## Your goal
The output should be every line below that includes the word "التي".

*** Opening Data for review ***

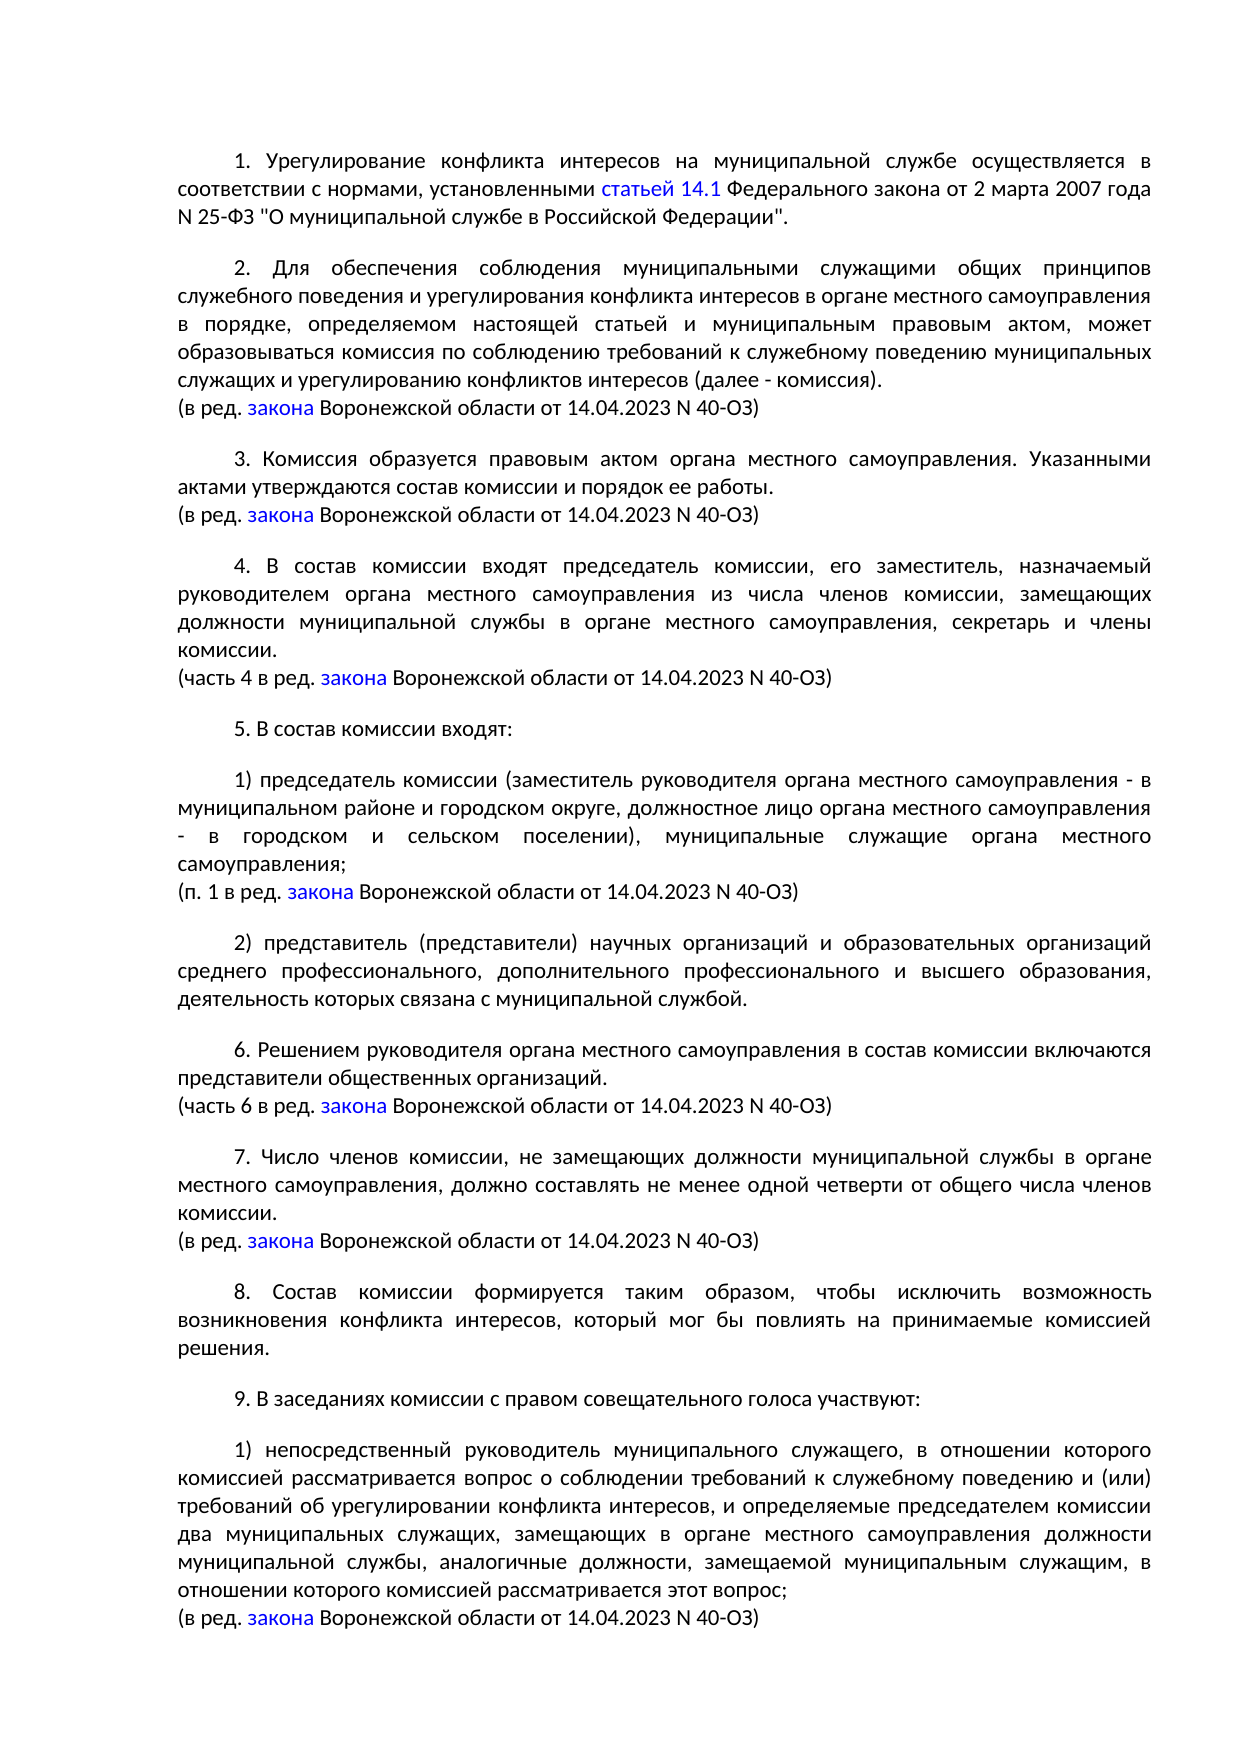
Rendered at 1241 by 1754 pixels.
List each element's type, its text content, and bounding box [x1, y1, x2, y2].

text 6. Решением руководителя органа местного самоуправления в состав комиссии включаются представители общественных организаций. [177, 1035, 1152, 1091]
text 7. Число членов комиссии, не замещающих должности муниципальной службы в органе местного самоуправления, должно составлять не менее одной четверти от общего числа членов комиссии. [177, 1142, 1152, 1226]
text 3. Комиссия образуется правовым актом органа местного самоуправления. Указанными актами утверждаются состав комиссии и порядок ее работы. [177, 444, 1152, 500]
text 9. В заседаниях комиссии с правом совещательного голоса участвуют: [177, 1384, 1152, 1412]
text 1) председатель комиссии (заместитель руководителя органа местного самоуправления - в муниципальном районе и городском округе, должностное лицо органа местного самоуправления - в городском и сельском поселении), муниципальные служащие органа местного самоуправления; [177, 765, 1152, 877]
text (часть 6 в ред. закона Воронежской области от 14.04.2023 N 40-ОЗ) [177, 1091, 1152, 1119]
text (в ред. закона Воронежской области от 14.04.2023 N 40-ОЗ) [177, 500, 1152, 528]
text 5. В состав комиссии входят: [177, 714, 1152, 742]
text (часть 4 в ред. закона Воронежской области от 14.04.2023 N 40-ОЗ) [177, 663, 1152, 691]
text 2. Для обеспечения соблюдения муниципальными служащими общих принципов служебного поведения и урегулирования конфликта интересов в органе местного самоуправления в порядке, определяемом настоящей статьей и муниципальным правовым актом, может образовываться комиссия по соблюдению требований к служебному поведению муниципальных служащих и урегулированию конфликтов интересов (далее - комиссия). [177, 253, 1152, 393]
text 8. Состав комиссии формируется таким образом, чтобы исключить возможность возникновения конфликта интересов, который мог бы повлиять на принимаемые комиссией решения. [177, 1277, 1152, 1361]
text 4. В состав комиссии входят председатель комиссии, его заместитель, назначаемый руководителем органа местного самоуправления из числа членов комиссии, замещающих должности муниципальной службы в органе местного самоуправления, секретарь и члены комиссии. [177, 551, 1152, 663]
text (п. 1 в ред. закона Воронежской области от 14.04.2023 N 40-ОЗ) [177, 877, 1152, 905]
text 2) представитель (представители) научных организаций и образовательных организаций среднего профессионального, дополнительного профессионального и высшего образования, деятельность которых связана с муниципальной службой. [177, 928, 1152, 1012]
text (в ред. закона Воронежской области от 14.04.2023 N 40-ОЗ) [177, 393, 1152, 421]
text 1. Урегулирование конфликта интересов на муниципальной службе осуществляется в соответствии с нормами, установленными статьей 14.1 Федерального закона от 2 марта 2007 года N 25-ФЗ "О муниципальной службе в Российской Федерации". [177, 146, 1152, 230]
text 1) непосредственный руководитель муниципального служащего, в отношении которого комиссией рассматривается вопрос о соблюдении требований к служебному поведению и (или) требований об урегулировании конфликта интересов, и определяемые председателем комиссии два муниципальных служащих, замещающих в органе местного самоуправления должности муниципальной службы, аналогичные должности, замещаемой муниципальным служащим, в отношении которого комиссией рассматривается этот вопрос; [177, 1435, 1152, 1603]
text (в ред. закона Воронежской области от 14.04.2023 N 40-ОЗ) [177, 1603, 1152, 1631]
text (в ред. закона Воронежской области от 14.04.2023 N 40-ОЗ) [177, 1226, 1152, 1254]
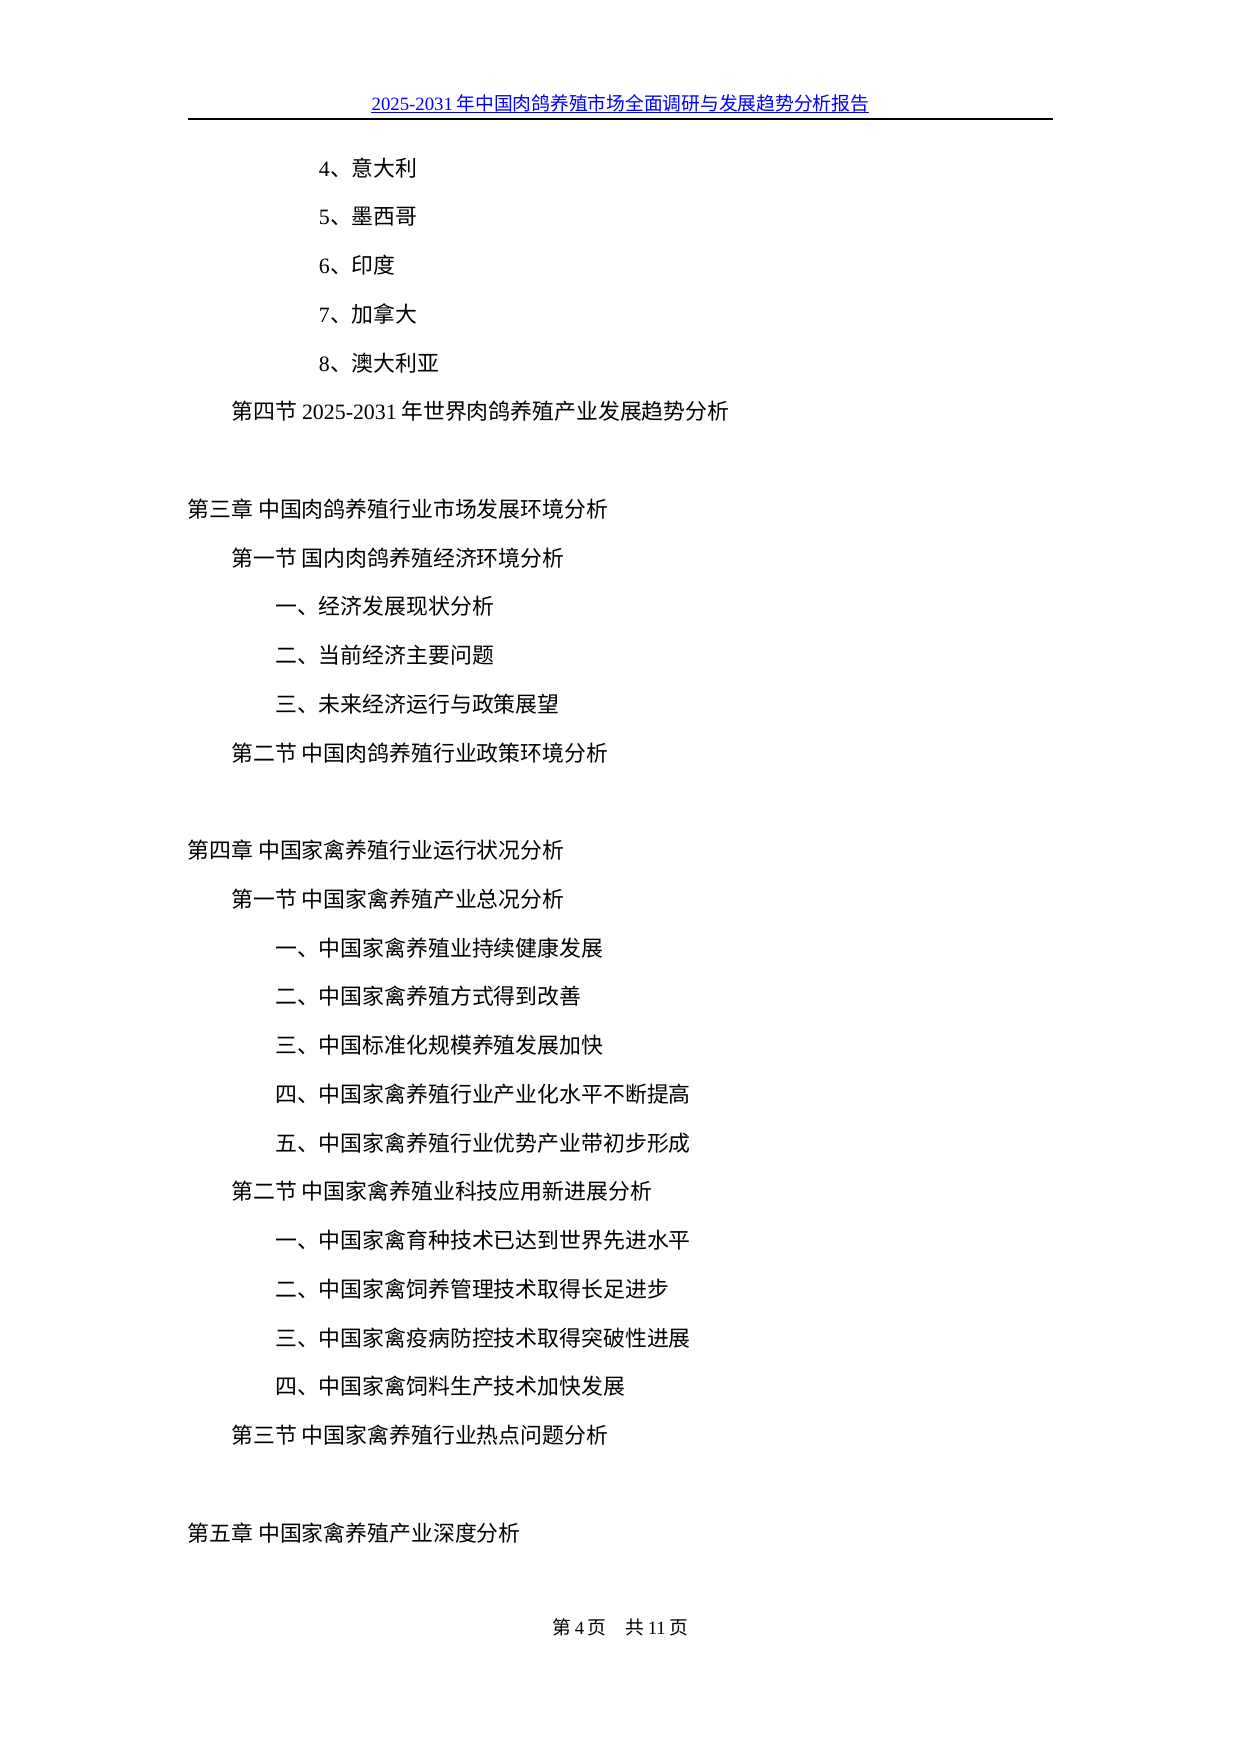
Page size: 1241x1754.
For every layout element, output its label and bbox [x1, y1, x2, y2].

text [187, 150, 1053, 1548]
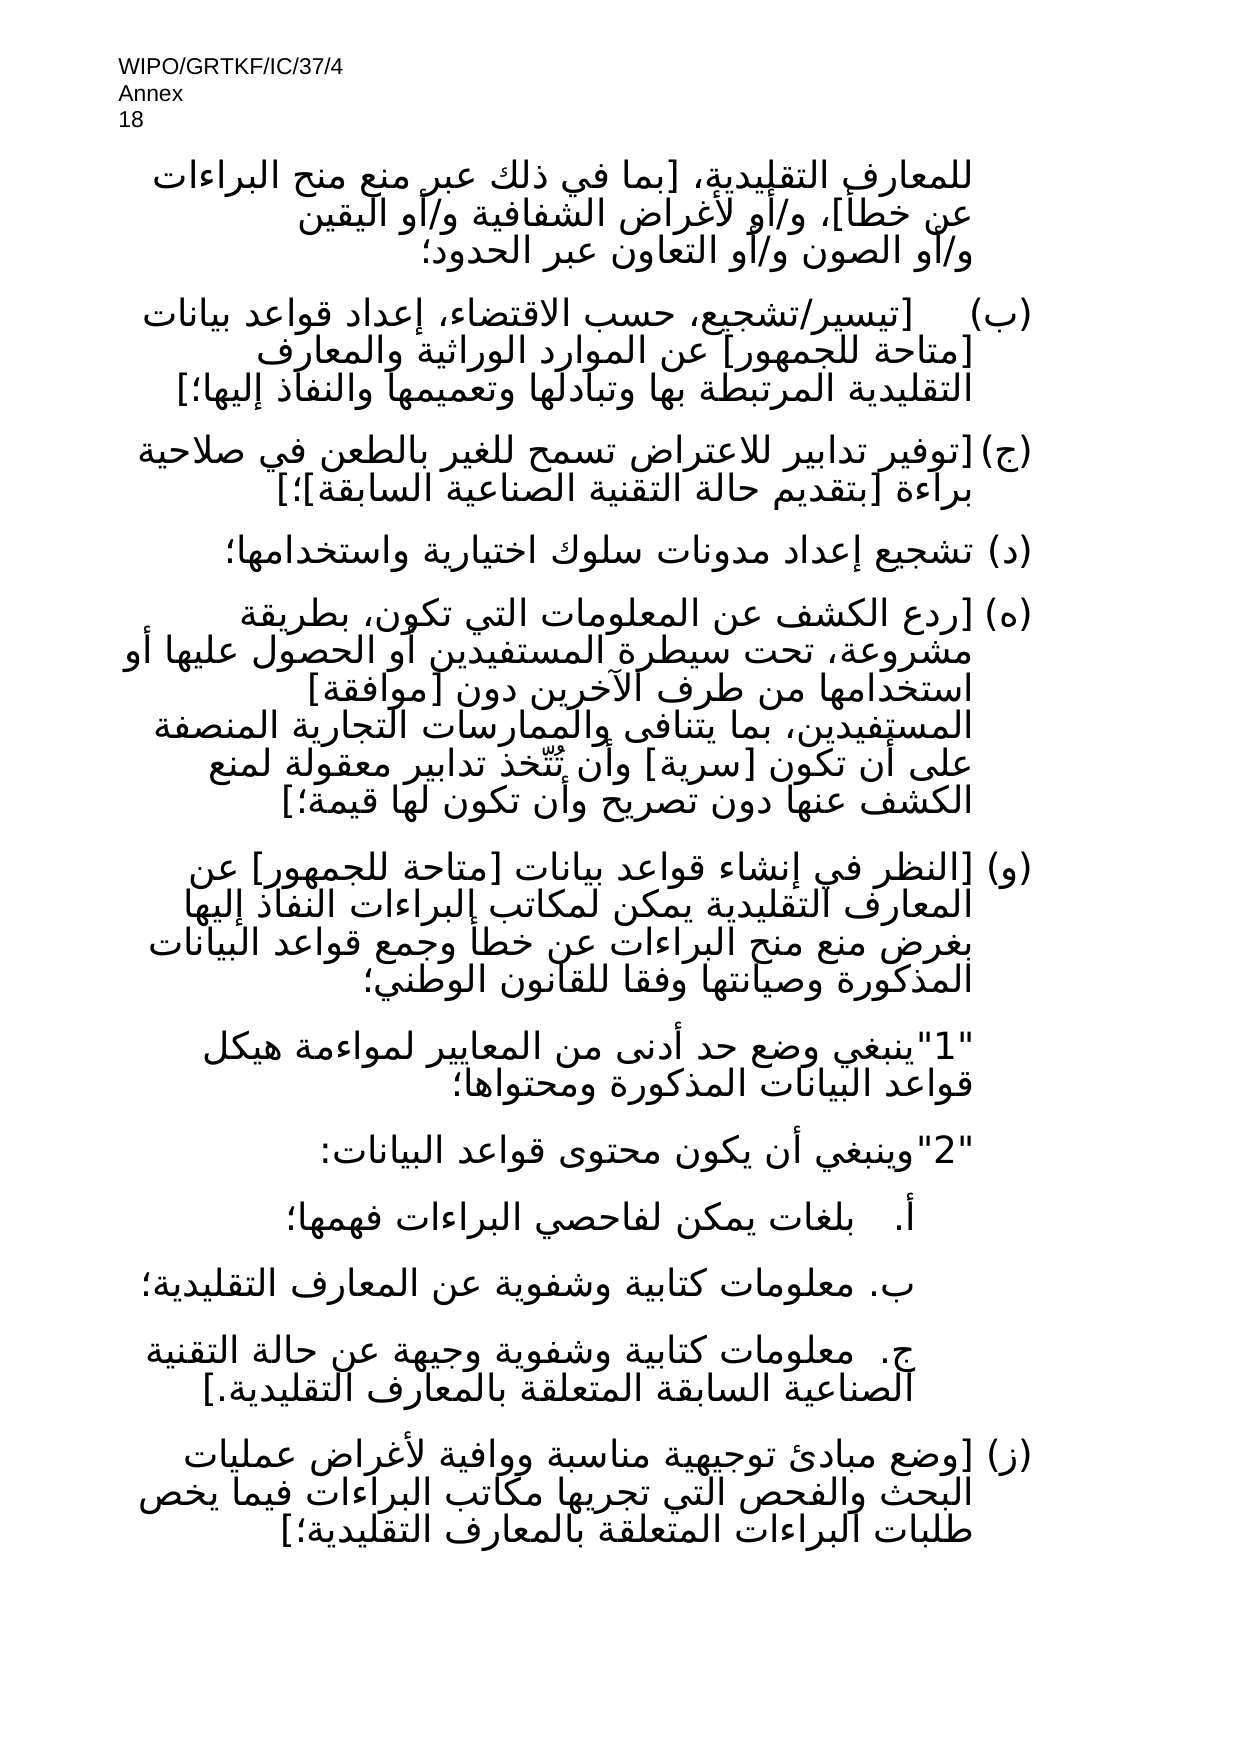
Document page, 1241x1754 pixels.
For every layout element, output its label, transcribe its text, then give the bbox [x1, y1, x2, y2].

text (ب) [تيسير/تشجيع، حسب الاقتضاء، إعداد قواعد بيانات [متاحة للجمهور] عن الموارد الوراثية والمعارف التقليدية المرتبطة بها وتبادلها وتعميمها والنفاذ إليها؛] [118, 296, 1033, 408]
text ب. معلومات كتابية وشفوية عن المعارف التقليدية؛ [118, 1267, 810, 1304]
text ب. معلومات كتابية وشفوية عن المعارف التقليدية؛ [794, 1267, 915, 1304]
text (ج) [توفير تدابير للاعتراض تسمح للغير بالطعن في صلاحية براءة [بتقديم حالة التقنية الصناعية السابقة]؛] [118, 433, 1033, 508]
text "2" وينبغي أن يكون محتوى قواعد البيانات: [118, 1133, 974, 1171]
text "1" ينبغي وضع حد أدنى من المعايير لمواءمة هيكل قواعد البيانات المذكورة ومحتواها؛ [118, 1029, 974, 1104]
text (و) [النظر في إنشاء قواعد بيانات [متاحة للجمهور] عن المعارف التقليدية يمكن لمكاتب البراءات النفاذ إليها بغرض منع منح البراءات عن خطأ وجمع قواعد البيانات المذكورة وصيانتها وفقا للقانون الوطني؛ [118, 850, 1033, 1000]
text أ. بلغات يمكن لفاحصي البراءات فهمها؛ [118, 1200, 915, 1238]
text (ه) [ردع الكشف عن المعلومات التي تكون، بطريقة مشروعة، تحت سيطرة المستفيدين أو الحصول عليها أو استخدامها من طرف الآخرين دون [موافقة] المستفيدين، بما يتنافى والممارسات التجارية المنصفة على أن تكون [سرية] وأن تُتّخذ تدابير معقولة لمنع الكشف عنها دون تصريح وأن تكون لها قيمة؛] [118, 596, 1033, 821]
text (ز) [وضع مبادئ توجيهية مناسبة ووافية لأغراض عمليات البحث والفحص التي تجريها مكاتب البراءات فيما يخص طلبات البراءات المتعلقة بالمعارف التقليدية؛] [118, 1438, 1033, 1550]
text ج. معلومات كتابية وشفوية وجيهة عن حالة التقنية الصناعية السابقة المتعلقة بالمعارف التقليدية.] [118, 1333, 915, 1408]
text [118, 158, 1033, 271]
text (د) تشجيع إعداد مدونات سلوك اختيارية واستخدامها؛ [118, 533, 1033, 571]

*** Closing Data for review ***

## Task response
text (ه) [ردع الكشف عن المعلومات التي تكون، بطريقة مشروعة، تحت سيطرة المستفيدين أو الحصول عليها أو استخدامها من طرف الآخرين دون [موافقة] المستفيدين، بما يتنافى والممارسات التجارية المنصفة على أن تكون [سرية] وأن تُتّخذ تدابير معقولة لمنع الكشف عنها دون تصريح وأن تكون لها قيمة؛] [118, 596, 1033, 821]
text (ز) [وضع مبادئ توجيهية مناسبة ووافية لأغراض عمليات البحث والفحص التي تجريها مكاتب البراءات فيما يخص طلبات البراءات المتعلقة بالمعارف التقليدية؛] [118, 1438, 1033, 1550]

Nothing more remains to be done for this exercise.